Corinne Thépaut-Cabasset will give a Brown Bag Lunch presentation on Monday, October
21, at 12:15 pm. Her talk is entitled, “The Marchands de Modes, or The Fashion
Makers in Eighteenth-Century Paris.”
In his 1773 Dictionnaire
raisonné universel des arts et métiers , Pierre Jaubert describes “The
Marchand(e) de Modes [as one who] assembles and garnishes headdresses
and, according to the fashion of the day, sews and arranges the embellishments
such as gauze, ribbons, lattice, cut-out fabrics, furs, etc. on dresses and
skirts and alters the shape of such ornaments to satisfy the tastes of the
slaves to fashion.” The most well-known marchande de modes in
the history of fashion is Rose Bertin, the so-called “minister of fashion”

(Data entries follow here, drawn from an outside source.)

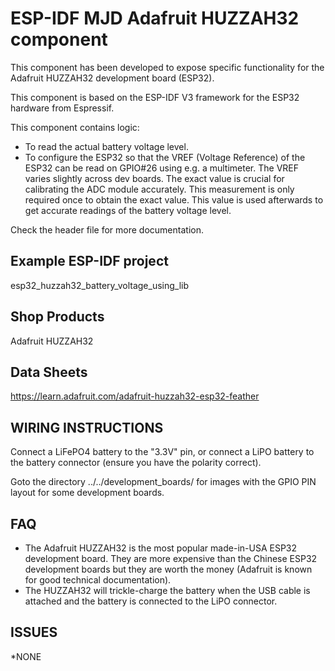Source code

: # ESP-IDF MJD Adafruit HUZZAH32 component
This component has been developed to expose specific functionality for the Adafruit HUZZAH32 development board (ESP32).

This component is based on the ESP-IDF V3 framework for the ESP32 hardware from Espressif.

This component contains logic:
- To read the actual battery voltage level.
- To configure the ESP32 so that the VREF (Voltage Reference) of the ESP32 can be read on GPIO#26 using e.g. a multimeter. The VREF varies slightly across dev boards. The exact value is crucial for calibrating the ADC module accurately. This measurement is only required once to obtain the exact value. This value is used afterwards to get accurate readings of the battery voltage level.

Check the header file for more documentation.

## Example ESP-IDF project
esp32_huzzah32_battery_voltage_using_lib
 
## Shop Products
Adafruit HUZZAH32

## Data Sheets
https://learn.adafruit.com/adafruit-huzzah32-esp32-feather

## WIRING INSTRUCTIONS
Connect a LiFePO4 battery to the "3.3V" pin, or connect a LiPO battery to the battery connector (ensure you have the polarity correct).

Goto the directory ../../development_boards/ for images with the GPIO PIN layout for some development boards.

## FAQ
- The Adafruit HUZZAH32 is the most popular made-in-USA ESP32 development board. They are more expensive than the Chinese ESP32 development boards but they are worth the money (Adafruit is known for good technical documentation).
- The HUZZAH32 will trickle-charge the battery when the USB cable is attached and the battery is connected to the LiPO connector.

## ISSUES
*NONE

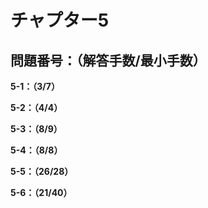 # チャプター5

## 問題番号：（解答手数/最小手数）

**5-1：（3/7）**

**5-2：（4/4）**

**5-3：（8/9）**

**5-4：（8/8）**

**5-5：（26/28）**

**5-6：（21/40）**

because of her services to the Queen of France, Marie-Antoinette. The rise of
these influential artisans and their shops in the middle of the eighteenth
century promoted consumption by encouraging the purchase of new garments and
accessories among both elite women and a wider audience, and led to the
establishment of an independent guild in 1776. The emergence of the marchands de modes evolved
simultaneously with the creation of a regular fashion press in the late 1770s,
with La Galerie des Modes (1778-1787) and Le Cabinet
des modes (1785-1793).
Focusing on Mlle de
Saint-Quentin (about whom nothing has been written) and her shop “Au
Magnifique” in the rue Saint-Honoré, this talk will discuss the art and trade
of the marchands de modes in late eighteenth-century Paris,
through a variety of understudied documents including fashion plates,
portraits, and newspapers articles. The reputation of Saint-Quentin’s shop was
ensured by the Journal de Paris (1777-92), a daily newspaper
which informed its readers of the latest fashionable novelties, thus promoting
the marchands de modes.
Corinne Thépaut-Cabasset is an art historian specializing in
early modern decorative arts, and a research associate at Versailles. She
contributed to the international research project at the Victoria and Albert Museum led by Professor Evelyn
Welch (Vice-principal King’s College London), “Fashioning the Early Modern:
Creativity and Innovation in Europe 1500-1800,” funded by Humanities in the
Research Area (HERA), which investigated the creativity and innovation that lay behind
the creation and spread of fashionable goods in Early Modern Europe (2010-2013). In
December 2015 her project “Dressing the New World: The Trade and the Culture of Clothing in the New Spanish Colonies 1500-1800” was awarded the Marie Curie Fellowship (Horizon 2020) at the University of Copenhagen (Denmark) by the EU Commission. In 2017 she was a visiting fellow at Bard Graduate Center. She is the newly elected chair for the board
of the international committee ICOM-Costume (2020-2022).